● Anforderung
Geben Sie die Datensätze zwischen den Zeilen mit „This record shows“ und „dist [-0.002703, 0.000429]“, beide eingeschlossen, als zweispaltige CSV mit den Spalten „eingabe“ und „ausgabe“ wieder: pro Datensatz eine Zeile mit dessen Text und zugehöriger Antwort, jedes Feld in Anführungszeichen und Zeilenumbrüche durch Leerzeichen ersetzt. Die Bilder lassen Sie dabei weg.

===== Ausgangsmaterial =====

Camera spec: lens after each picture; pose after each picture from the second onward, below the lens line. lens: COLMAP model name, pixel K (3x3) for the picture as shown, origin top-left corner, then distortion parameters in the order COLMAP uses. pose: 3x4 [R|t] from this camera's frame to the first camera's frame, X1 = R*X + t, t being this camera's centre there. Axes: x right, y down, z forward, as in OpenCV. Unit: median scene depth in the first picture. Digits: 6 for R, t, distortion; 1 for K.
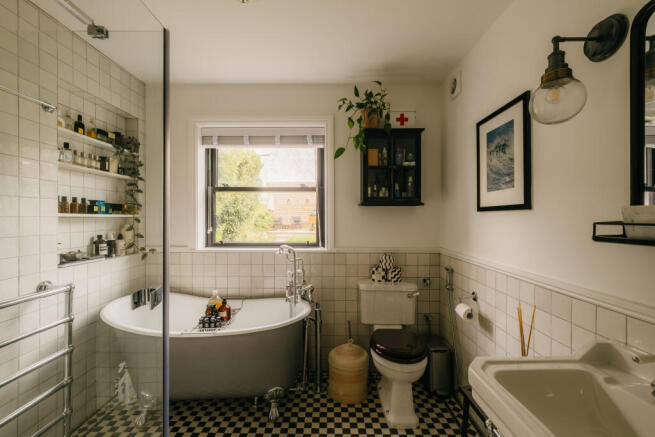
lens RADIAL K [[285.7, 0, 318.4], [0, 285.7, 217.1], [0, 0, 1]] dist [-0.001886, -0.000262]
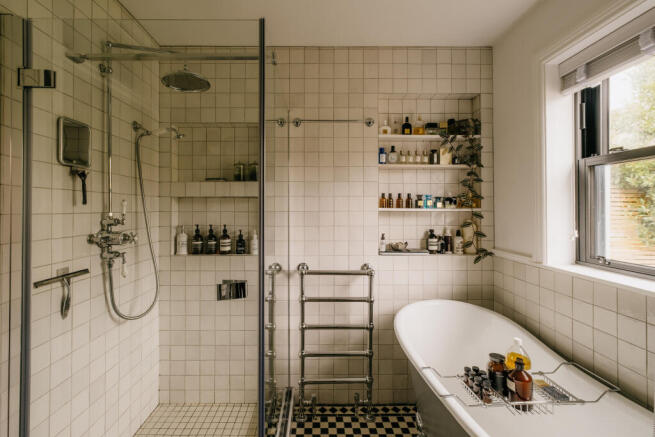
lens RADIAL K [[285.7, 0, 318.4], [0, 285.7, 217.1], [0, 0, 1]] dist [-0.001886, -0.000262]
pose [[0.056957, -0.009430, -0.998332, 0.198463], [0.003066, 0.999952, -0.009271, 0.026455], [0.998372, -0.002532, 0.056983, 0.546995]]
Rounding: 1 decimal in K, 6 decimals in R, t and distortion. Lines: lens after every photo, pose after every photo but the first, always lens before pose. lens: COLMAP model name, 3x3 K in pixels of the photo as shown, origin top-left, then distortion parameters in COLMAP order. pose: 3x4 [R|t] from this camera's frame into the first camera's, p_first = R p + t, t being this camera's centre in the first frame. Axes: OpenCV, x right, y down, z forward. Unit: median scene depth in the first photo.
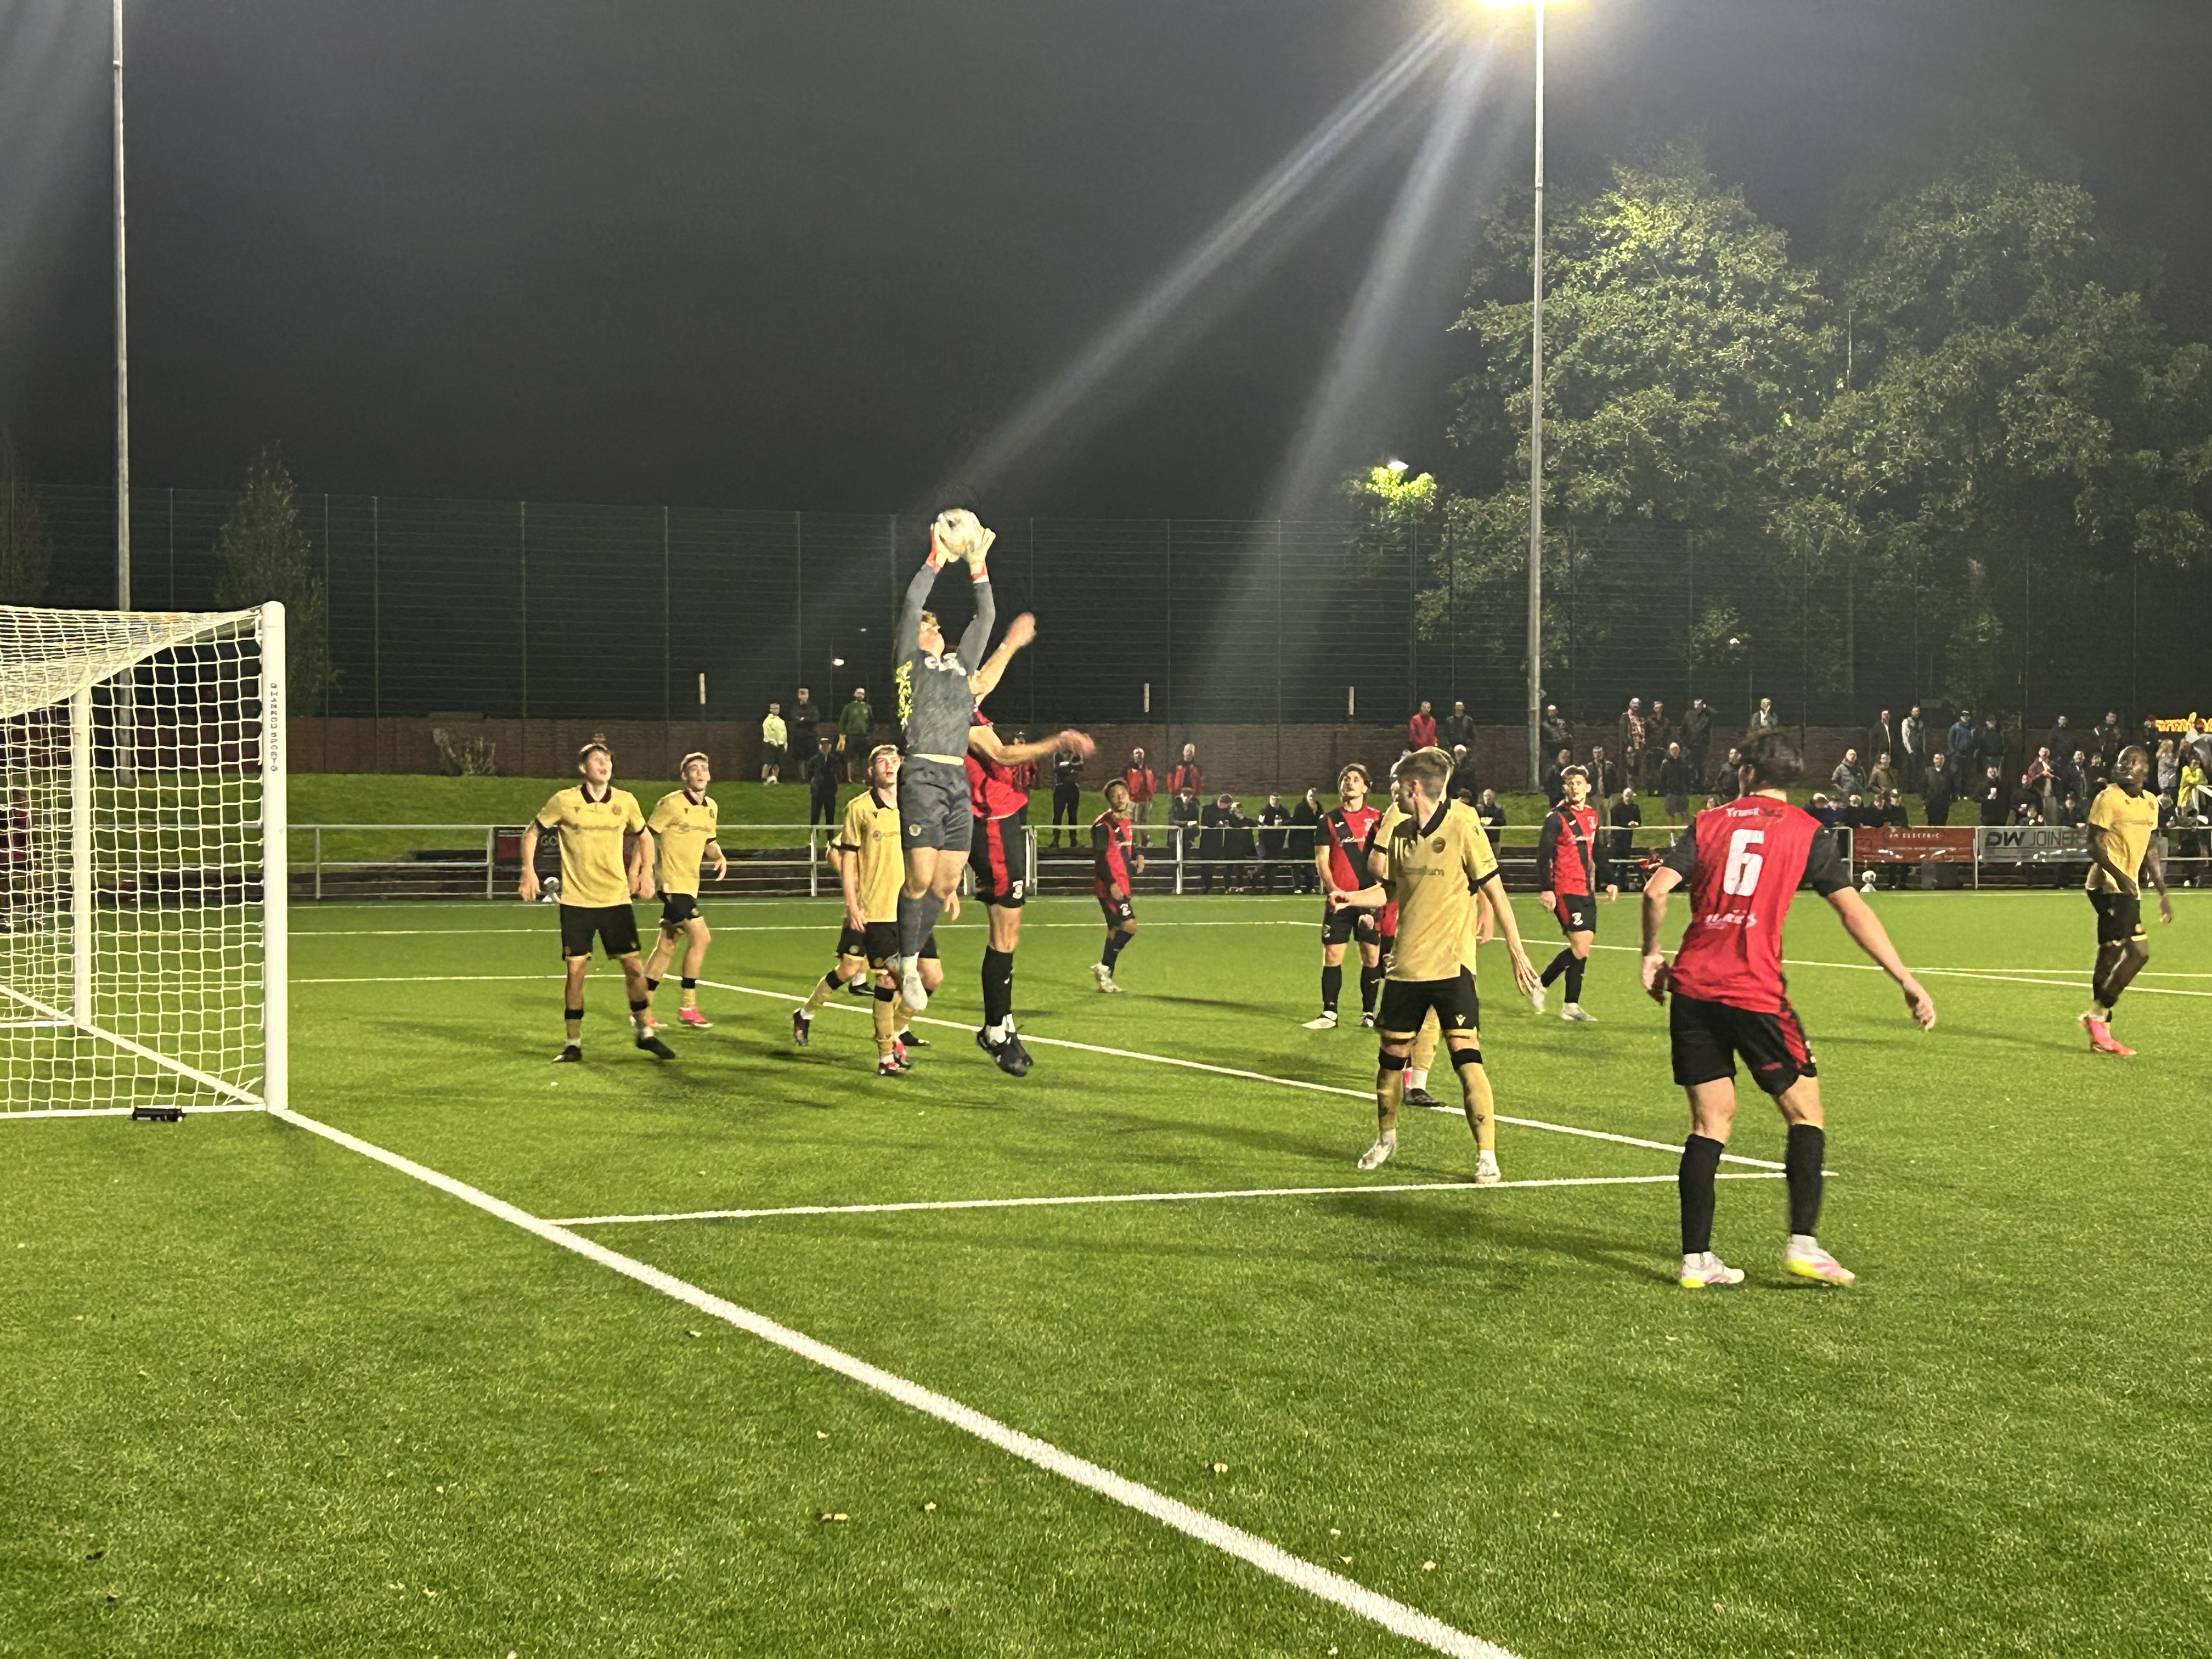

=====
===== Ausgangsmaterial =====

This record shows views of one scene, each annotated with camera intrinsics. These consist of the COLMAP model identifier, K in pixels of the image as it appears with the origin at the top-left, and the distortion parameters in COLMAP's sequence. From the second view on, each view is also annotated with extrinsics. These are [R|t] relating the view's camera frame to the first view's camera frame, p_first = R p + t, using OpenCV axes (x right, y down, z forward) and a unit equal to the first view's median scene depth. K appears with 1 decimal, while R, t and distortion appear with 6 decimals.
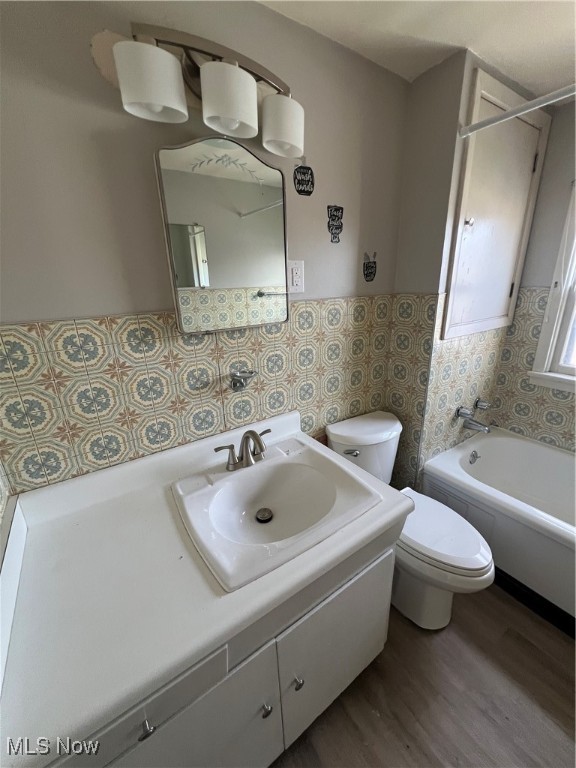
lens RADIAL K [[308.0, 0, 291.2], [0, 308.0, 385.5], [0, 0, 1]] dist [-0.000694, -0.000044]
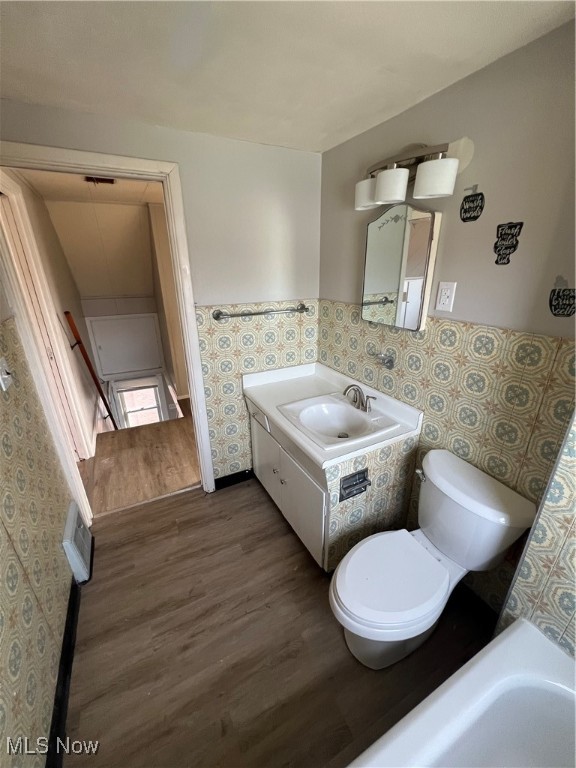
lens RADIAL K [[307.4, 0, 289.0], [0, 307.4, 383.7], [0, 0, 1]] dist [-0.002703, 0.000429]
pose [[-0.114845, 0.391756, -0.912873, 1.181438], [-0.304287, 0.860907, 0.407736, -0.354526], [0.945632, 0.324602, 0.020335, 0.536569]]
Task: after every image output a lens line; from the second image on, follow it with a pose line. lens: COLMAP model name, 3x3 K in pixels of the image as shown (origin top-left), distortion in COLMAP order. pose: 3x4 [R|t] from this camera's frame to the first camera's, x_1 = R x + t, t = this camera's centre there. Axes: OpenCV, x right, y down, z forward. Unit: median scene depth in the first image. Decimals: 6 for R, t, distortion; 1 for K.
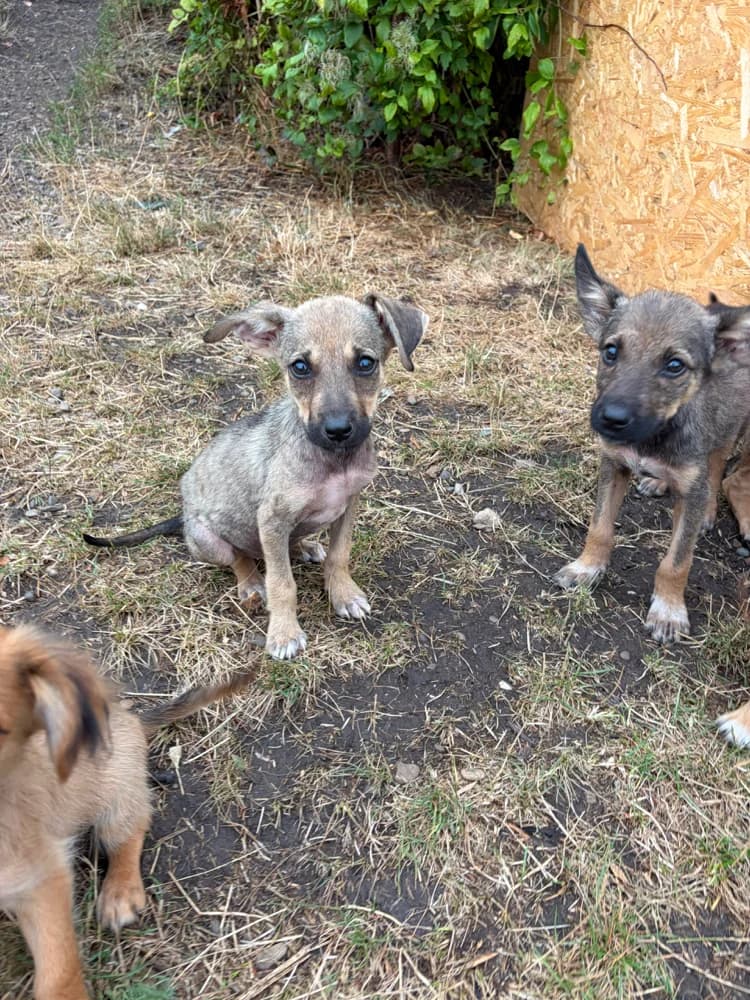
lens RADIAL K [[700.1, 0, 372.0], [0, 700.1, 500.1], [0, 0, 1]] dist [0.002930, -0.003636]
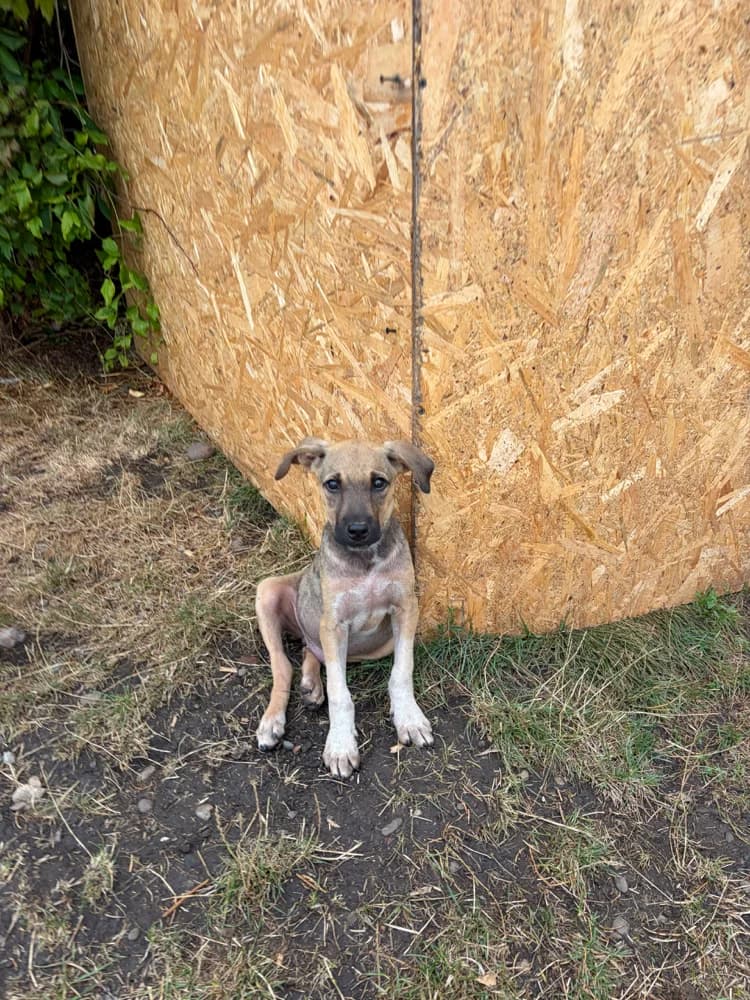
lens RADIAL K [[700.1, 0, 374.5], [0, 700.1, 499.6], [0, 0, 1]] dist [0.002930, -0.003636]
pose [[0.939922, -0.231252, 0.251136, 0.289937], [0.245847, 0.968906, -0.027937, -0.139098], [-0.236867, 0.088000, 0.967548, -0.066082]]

=====

● Ihre Lösung
eingabe,ausgabe
"This record shows views of one scene, each annotated with camera intrinsics. These consist of the COLMAP model identifier, K in pixels of the image as it appears with the origin at the top-left, and the distortion parameters in COLMAP's sequence. From the second view on, each view is also annotated with extrinsics. These are [R|t] relating the view's camera frame to the first view's camera frame, p_first = R p + t, using OpenCV axes (x right, y down, z forward) and a unit equal to the first view's median scene depth. K appears with 1 decimal, while R, t and distortion appear with 6 decimals.","lens RADIAL K [[308.0, 0, 291.2], [0, 308.0, 385.5], [0, 0, 1]] dist [-0.000694, -0.000044] lens RADIAL K [[307.4, 0, 289.0], [0, 307.4, 383.7], [0, 0, 1]] dist [-0.002703, 0.000429]"